■ The task: Can you repeat the listing text starting at the line that contains "利用者情報の外部送信について" and stopping after the line that contains "Mac is a trademark of Apple Inc."?

■ Extracted entries:
•••
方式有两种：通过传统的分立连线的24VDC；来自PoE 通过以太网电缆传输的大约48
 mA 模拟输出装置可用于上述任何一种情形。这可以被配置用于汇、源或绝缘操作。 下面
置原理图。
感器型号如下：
•••
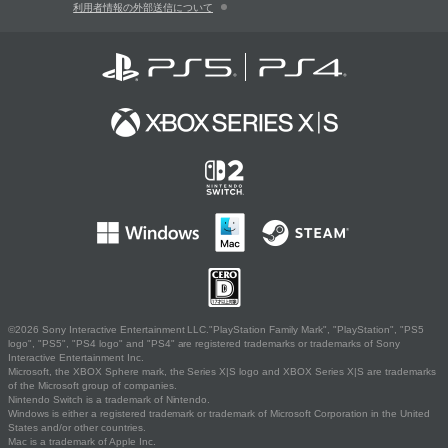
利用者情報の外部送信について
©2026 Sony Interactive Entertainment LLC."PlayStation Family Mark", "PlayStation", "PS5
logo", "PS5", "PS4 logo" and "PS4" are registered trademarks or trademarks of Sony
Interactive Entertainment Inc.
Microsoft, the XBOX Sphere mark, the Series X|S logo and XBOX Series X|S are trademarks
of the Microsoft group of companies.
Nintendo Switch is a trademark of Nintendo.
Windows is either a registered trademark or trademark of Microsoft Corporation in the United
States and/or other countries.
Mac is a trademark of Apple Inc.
•••
■ Task result:
利用者情報の外部送信について
©2026 Sony Interactive Entertainment LLC."PlayStation Family Mark", "PlayStation", "PS5
logo", "PS5", "PS4 logo" and "PS4" are registered trademarks or trademarks of Sony
Interactive Entertainment Inc.
Microsoft, the XBOX Sphere mark, the Series X|S logo and XBOX Series X|S are trademarks
of the Microsoft group of companies.
Nintendo Switch is a trademark of Nintendo.
Windows is either a registered trademark or trademark of Microsoft Corporation in the United
States and/or other countries.
Mac is a trademark of Apple Inc.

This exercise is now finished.